В кабинете повисло напряженное молчание, на которое не мог не обратить внимания Викентий. Он взглянул на Гурова и на Крячко и, решив разрядить тягостную обстановку, спросил:
– Лев Иванович, мне нужна некоторая информация. У вас, случайно, нет фотографий картин от владимирских невест? Я к чему об этом спрашиваю? И Шеина, и Лобода изображены на своих портретах в свадебных нарядах. А как нарисовал художник владимирских потерпевших?
– Хм, я и вправду как-то не подумал уточнить этот вопрос, – озадаченно приподнял бровь Гуров. – А ведь Викентий прав. – Лев Иванович уже спокойно посмотрел на Станислава. – Все женщины на портретах, в том числе и владимирские потерпевшие, изображены в подвенечных платьях. Тебе не кажется это странным? – спросил он Крячко.

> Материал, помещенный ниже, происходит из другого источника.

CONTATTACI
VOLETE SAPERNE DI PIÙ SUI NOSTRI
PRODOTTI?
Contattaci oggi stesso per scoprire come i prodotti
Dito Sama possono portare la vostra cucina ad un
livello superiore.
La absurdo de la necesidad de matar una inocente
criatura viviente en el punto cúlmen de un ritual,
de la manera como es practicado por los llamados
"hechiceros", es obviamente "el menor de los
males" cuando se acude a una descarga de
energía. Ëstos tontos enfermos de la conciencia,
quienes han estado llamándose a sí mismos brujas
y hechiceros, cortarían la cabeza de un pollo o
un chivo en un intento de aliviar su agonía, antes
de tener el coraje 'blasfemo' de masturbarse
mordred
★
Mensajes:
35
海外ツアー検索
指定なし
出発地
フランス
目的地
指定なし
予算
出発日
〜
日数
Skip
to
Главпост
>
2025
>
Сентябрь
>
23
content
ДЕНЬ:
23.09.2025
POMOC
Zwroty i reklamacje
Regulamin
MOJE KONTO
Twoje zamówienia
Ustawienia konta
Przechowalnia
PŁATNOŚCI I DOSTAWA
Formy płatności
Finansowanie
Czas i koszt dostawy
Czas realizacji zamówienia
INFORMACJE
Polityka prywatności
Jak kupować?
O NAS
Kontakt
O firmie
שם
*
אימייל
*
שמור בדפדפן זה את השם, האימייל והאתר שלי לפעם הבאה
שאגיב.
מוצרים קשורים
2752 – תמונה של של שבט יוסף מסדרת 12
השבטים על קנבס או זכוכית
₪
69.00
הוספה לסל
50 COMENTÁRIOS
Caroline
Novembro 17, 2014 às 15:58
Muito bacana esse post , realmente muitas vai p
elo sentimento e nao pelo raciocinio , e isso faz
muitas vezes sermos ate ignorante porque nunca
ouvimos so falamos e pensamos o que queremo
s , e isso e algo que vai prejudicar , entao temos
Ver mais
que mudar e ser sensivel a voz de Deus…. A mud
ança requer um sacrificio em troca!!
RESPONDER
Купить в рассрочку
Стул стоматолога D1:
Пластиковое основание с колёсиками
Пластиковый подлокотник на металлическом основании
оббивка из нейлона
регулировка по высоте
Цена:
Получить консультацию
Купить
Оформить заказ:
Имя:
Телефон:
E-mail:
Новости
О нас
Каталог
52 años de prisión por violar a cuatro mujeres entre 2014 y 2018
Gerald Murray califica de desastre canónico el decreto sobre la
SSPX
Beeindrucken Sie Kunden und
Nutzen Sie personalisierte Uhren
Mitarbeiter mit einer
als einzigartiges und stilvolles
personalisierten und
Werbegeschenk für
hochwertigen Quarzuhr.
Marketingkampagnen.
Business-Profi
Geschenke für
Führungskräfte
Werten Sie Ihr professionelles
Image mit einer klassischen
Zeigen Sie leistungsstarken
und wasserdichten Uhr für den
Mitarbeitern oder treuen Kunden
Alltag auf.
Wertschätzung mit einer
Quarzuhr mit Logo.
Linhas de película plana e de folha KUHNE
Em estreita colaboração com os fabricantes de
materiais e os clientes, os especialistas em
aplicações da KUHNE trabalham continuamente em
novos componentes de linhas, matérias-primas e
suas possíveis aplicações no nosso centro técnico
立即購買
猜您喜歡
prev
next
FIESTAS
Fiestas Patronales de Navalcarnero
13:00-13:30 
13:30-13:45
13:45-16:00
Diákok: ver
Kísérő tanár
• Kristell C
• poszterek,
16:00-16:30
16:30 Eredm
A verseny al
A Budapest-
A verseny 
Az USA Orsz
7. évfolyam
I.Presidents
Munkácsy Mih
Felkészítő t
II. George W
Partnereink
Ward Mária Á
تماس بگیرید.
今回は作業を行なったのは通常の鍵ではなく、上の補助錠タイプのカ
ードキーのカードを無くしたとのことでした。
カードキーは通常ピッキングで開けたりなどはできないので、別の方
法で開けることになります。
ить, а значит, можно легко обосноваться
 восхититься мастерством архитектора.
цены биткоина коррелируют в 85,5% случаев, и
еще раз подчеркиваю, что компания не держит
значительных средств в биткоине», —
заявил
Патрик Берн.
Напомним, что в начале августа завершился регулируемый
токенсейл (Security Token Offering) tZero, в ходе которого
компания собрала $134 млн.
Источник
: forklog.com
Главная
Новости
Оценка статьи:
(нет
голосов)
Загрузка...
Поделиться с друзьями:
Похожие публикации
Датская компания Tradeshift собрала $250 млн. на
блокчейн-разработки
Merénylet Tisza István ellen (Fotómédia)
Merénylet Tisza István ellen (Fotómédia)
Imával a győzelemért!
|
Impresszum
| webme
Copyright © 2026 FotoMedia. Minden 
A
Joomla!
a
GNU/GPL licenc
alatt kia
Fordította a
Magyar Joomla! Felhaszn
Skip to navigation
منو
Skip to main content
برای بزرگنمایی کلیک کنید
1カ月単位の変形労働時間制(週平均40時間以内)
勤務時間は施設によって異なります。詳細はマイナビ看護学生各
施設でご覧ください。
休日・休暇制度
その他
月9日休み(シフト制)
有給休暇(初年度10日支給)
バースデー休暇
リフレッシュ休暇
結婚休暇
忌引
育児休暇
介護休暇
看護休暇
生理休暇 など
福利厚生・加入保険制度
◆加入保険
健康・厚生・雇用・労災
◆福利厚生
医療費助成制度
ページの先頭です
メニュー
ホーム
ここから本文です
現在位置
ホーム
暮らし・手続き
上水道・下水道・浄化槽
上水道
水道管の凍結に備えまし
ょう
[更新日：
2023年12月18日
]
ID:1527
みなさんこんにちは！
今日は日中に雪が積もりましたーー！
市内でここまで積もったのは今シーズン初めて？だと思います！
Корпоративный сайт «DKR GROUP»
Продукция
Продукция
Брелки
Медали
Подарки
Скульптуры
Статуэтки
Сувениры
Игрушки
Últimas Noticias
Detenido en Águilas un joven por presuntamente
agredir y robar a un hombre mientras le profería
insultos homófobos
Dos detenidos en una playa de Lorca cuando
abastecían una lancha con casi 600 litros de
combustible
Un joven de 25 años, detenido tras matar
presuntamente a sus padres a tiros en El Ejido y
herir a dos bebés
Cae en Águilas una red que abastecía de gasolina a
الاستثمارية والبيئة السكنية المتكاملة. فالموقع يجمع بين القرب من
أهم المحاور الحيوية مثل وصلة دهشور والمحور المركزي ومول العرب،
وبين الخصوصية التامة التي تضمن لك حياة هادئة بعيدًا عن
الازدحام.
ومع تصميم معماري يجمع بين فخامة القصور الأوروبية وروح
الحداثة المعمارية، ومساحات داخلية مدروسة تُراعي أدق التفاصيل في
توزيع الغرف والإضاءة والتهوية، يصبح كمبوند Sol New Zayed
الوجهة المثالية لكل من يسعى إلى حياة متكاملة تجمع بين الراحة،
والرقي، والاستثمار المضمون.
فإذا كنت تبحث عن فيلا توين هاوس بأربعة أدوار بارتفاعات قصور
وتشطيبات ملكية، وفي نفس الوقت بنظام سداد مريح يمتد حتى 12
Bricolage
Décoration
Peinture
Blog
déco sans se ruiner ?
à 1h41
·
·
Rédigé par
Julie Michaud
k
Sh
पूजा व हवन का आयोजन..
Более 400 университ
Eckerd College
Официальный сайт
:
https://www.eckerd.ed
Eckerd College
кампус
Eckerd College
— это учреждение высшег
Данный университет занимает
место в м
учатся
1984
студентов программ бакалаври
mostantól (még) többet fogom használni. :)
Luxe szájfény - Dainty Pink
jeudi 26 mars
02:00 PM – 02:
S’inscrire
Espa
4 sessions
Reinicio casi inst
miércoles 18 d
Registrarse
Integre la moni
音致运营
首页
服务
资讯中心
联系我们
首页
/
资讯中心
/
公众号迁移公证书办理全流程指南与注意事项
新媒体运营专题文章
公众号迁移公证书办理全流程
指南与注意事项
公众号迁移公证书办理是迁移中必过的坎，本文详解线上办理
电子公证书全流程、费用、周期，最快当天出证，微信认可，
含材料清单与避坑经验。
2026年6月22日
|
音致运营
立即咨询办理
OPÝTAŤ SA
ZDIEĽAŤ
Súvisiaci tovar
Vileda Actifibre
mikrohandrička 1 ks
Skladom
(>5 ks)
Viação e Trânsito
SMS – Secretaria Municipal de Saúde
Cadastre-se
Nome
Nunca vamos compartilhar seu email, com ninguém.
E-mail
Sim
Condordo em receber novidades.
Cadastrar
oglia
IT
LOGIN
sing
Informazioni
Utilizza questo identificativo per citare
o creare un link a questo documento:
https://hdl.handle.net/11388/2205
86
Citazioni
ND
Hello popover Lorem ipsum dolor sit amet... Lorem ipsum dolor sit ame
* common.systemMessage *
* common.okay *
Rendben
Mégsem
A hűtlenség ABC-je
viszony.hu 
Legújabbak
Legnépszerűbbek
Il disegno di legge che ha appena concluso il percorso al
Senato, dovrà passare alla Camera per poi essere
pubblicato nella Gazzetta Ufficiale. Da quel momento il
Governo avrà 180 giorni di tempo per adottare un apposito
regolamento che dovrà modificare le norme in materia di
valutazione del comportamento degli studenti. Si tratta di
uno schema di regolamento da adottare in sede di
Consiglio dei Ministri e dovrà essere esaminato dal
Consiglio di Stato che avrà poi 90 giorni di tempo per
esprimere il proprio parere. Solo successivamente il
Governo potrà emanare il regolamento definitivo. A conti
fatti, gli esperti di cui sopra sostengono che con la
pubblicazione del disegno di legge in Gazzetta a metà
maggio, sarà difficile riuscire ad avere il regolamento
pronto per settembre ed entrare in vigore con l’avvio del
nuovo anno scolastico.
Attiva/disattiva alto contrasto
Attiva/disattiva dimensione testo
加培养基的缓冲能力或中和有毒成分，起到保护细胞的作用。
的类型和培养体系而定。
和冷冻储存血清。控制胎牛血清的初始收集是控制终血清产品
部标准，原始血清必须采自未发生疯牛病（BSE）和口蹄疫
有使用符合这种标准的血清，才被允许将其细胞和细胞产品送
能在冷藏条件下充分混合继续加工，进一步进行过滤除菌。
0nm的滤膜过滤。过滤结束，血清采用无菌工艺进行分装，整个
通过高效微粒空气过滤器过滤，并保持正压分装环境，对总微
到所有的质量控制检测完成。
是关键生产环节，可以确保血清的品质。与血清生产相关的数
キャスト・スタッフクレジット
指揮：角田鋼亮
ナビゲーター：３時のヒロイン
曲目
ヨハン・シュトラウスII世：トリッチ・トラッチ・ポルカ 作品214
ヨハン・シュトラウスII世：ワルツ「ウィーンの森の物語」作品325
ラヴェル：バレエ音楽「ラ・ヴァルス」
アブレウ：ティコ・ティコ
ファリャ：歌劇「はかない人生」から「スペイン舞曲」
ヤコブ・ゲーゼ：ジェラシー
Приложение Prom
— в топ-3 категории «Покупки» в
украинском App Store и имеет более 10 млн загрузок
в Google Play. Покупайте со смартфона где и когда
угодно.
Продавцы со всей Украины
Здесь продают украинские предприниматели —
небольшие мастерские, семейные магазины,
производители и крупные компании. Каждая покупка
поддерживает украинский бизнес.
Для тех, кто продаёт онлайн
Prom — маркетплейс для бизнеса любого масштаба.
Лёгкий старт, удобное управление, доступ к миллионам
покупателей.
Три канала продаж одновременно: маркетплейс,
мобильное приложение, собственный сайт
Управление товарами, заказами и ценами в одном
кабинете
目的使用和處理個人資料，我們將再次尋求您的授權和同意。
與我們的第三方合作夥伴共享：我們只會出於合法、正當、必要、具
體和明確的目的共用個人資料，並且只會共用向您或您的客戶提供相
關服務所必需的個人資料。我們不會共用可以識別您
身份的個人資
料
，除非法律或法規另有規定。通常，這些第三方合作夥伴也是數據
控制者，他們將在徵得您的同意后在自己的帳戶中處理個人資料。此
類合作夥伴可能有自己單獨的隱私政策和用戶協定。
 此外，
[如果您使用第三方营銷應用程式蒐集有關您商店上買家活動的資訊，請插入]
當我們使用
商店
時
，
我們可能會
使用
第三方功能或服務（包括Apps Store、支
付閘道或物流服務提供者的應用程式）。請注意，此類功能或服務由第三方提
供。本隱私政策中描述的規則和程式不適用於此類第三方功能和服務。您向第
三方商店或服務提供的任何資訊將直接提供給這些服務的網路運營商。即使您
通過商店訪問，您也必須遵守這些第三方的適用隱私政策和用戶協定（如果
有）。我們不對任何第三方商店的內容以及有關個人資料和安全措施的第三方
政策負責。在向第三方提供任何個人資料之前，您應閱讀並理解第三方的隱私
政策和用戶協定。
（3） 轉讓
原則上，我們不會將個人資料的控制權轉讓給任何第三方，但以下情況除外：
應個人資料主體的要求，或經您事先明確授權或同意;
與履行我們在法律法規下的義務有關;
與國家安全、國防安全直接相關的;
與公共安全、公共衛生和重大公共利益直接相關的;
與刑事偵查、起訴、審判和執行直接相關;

– Кажется, – все еще сердясь на друга за его замечание, буркнул Станислав. – Но мало ли какие фантазии витают в голове этого подонка.
– И тем не менее это дает нам дополнительную улику против него. Моя жена, послушав ваше, Викентий, интервью с женщинами, предположила, что он может иметь какое-то отношение к театру. Очень уж он ловко умеет изменять внешность и быстро, прямо-таки профессионально меняет роли, общаясь практически одновременно с несколькими женщинами.
– А что, хорошая мысль, – одобрил Викнентий.
– Но то, что он дарит всем обманутым им женщинам их портреты, может говорить и в пользу версии, что он является профессиональным художником, – не обращая внимания на реплику журналиста, продолжил свою мысль Гуров. – А одевая героинь в свадебные платья, он как бы говорит им, что они сыграли роль невесты просто великолепно.
– Думаешь, что он может быть театральным художником? Ты это имел в виду? – заинтересовался идеей коллеги Крячко.
– А почему бы и нет. – Лев Иванович вопросительно посмотрел на Станислава и Викентия. – Что вы по этому поводу думаете?
– Допускаю такую вероятность, – подумав, кивнул в знак согласия Станислав.
– Я думаю, что нужно показать фото этих портретов, а еще лучше – оригиналы, профессиональному художнику. Одному из тех, кто смог бы определить, кто их рисовал. Наверное, есть такие эксперты? – Теперь уже Викентий вопросительно посмотрел на Гурова.
– Вообще-то есть, – ответил тот на его взгляд. – Я даже лично знаю одного из них. Он живет в Щелкове. Но для начала нам нужно достать все портреты. Собрать их в одну кучу, как улики. Все-таки лучше предъявлять специалисту оригиналы, чем фотокопии.
– Тогда давайте я созвонюсь с ивановскими потерпевшими, начиная с Джованны Мацамо, и если у них тоже окажутся такие подарки от Жениха, то пусть они вышлют нам их по почте, – предложил Викентий. – А заодно отправлю подобные просьбы к остальным потерпевшим – и в Тулу, и в Нижний Новгород, и в другие города.
– Отлично, действуйте, – дал добро Лев Иванович. – Пусть высылают на адрес Главного управления МВД по Москве на имя Гурова Льва Ивановича. А я сейчас буду обзванивать московские управления и управления других городов Подмосковья и узнавать, есть ли у них заявления о мошенничестве, подобные нашему. Для наглядности вышлю им изображение подозреваемого с рисунков Анастасии Терентьевны.
– Тогда я обзвоню управления в других регионах, – оживился Крячко и добавил: – Но вначале разберусь с ярославскими случаями. – Он покосился на Льва Ивановича.
Станислав уже успел отойти от обид, и в нем опять проснулась кипучая деятельность. Гуров, заметив эту перемену в напарнике, спрятал улыбку в уголках губ и, опустив голову, сделал вид, что ужасно занят чтением документов.